The service is meant to provide non-emergency health advice via fully-trained advisors who are supported by experienced nurses and paramedics.
But whistleblower Irsah Tahir told ITV’s Good Morning Britain programme and the Daily Mail there were not always enough trained nurses for the call centre staff to consult and during peak periods up to 75 per cent of the calls they received went unanswered.
She said: “I’m sure if you look into it lives have been lost because mistakes have been made - we need more nurses, we need more money to help.
“I’m not medically trained and I just don’t think I was equipped to make those decisions - I find it terrifying, it’s just chaos.”
The service has come under a great deal of criticism since it launched nationally in 2013.
It replaced the national NHS Direct system with 46 separate local contracts, with Derbyshire’s being provided by private contractor, Derbyshire Health United.
Stephen Bateman, chief executive officer for Derbyshire Health United, said: “We strongly refute the assertions made by the whistle blower which are currently the subject of an internal investigation.
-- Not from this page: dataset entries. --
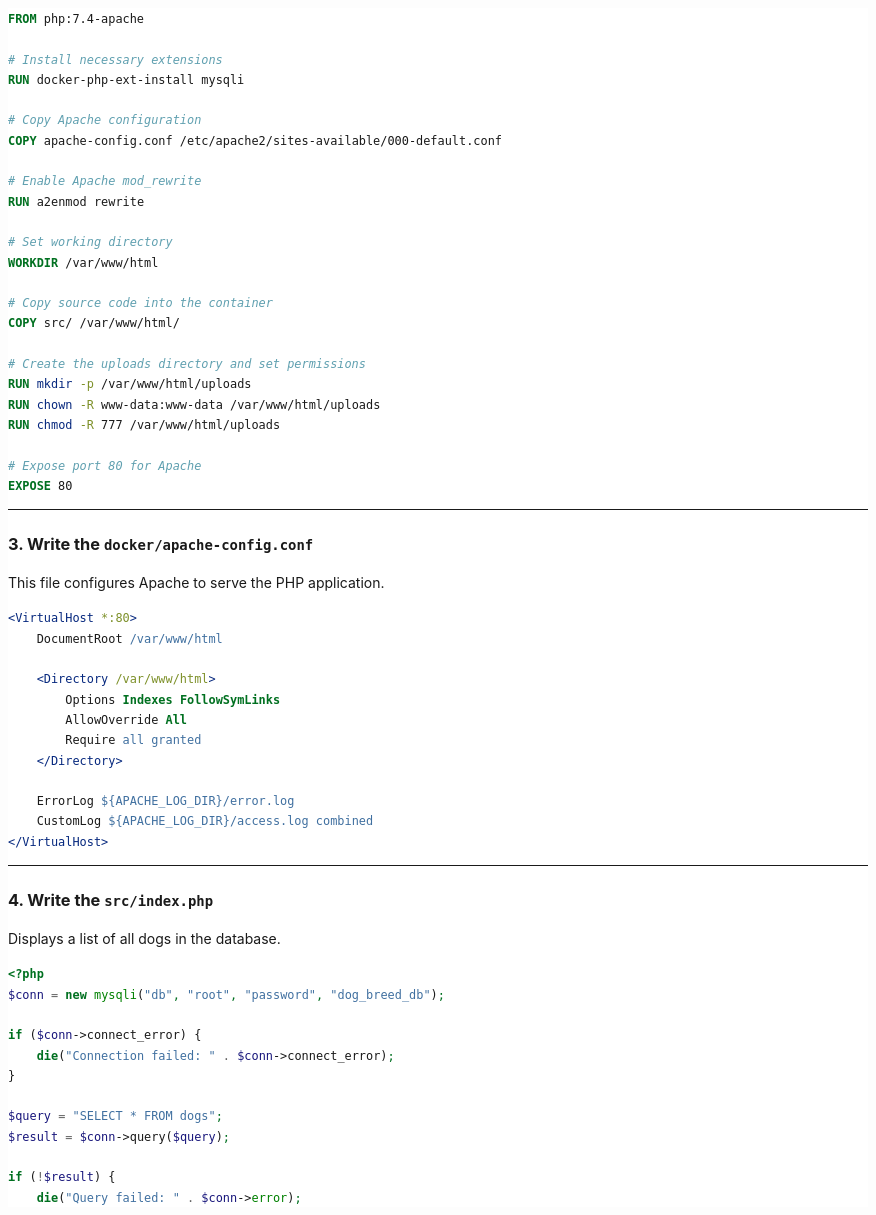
 ```dockerfile
FROM php:7.4-apache

# Install necessary extensions
RUN docker-php-ext-install mysqli

# Copy Apache configuration
COPY apache-config.conf /etc/apache2/sites-available/000-default.conf

# Enable Apache mod_rewrite
RUN a2enmod rewrite

# Set working directory
WORKDIR /var/www/html

# Copy source code into the container
COPY src/ /var/www/html/

# Create the uploads directory and set permissions
RUN mkdir -p /var/www/html/uploads
RUN chown -R www-data:www-data /var/www/html/uploads
RUN chmod -R 777 /var/www/html/uploads

# Expose port 80 for Apache
EXPOSE 80
```

---

### **3. Write the `docker/apache-config.conf`**
This file configures Apache to serve the PHP application.

```apache
<VirtualHost *:80>
    DocumentRoot /var/www/html

    <Directory /var/www/html>
        Options Indexes FollowSymLinks
        AllowOverride All
        Require all granted
    </Directory>

    ErrorLog ${APACHE_LOG_DIR}/error.log
    CustomLog ${APACHE_LOG_DIR}/access.log combined
</VirtualHost>
```

---

### **4. Write the `src/index.php`**
Displays a list of all dogs in the database.

```php
<?php
$conn = new mysqli("db", "root", "password", "dog_breed_db");

if ($conn->connect_error) {
    die("Connection failed: " . $conn->connect_error);
}

$query = "SELECT * FROM dogs";
$result = $conn->query($query);

if (!$result) {
    die("Query failed: " . $conn->error);
```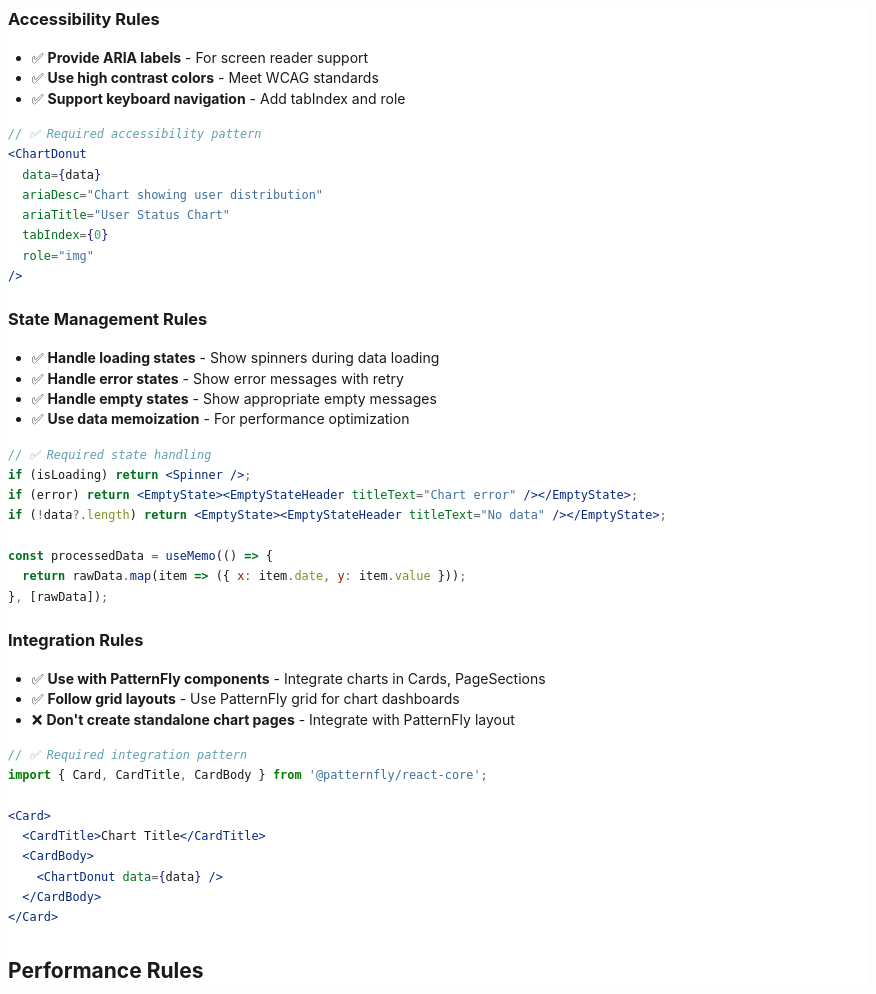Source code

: ### Accessibility Rules
- ✅ **Provide ARIA labels** - For screen reader support
- ✅ **Use high contrast colors** - Meet WCAG standards
- ✅ **Support keyboard navigation** - Add tabIndex and role

```jsx
// ✅ Required accessibility pattern
<ChartDonut
  data={data}
  ariaDesc="Chart showing user distribution"
  ariaTitle="User Status Chart"
  tabIndex={0}
  role="img"
/>
```

### State Management Rules
- ✅ **Handle loading states** - Show spinners during data loading
- ✅ **Handle error states** - Show error messages with retry
- ✅ **Handle empty states** - Show appropriate empty messages
- ✅ **Use data memoization** - For performance optimization

```jsx
// ✅ Required state handling
if (isLoading) return <Spinner />;
if (error) return <EmptyState><EmptyStateHeader titleText="Chart error" /></EmptyState>;
if (!data?.length) return <EmptyState><EmptyStateHeader titleText="No data" /></EmptyState>;

const processedData = useMemo(() => {
  return rawData.map(item => ({ x: item.date, y: item.value }));
}, [rawData]);
```

### Integration Rules
- ✅ **Use with PatternFly components** - Integrate charts in Cards, PageSections
- ✅ **Follow grid layouts** - Use PatternFly grid for chart dashboards
- ❌ **Don't create standalone chart pages** - Integrate with PatternFly layout

```jsx
// ✅ Required integration pattern
import { Card, CardTitle, CardBody } from '@patternfly/react-core';

<Card>
  <CardTitle>Chart Title</CardTitle>
  <CardBody>
    <ChartDonut data={data} />
  </CardBody>
</Card>
```

## Performance Rules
A separate independent review of all the issues raised is being led by NHS North Derbyshire Clinical Commissioning Group. We are proud to operate the NHS 111 service on behalf of all the populations we serve. We can assure the public that staffing levels are safe and we continue to provide an effective, and caring service; as reported in a recent inspection by the Care Quality Commission.”
Following the investigation by the Daily Mail, Health Minister Ben Gummer said the Government had requested ‘assurances’ from NHS England that the 111 service was ‘doing all it can for patients’ and reiterated that its staff should be overseen by clinical experts in every centre.